• _Instructions for the task_:
Pick every line from the data that holds the word "their".

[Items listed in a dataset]

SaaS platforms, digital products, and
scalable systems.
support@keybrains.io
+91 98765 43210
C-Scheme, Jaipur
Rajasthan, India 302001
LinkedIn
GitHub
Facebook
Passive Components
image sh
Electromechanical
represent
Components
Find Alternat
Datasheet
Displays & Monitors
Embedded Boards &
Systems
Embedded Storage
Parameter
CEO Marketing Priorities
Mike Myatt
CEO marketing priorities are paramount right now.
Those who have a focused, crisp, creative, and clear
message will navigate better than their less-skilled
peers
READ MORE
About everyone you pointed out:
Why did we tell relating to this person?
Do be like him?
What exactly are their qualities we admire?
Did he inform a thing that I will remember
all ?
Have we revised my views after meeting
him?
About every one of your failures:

...

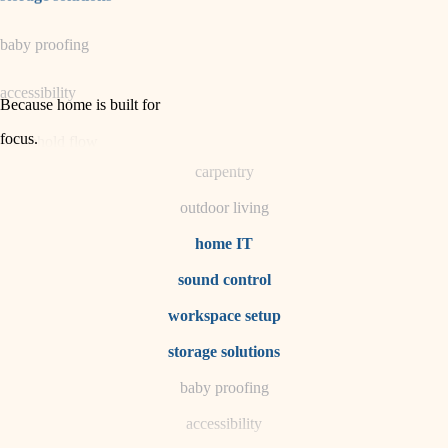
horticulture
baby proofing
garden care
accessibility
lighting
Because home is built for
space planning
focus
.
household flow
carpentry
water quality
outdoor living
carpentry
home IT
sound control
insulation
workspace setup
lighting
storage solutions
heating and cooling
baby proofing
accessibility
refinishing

• _Answer to this problem_:
message will navigate better than their less-skilled
What exactly are their qualities we admire?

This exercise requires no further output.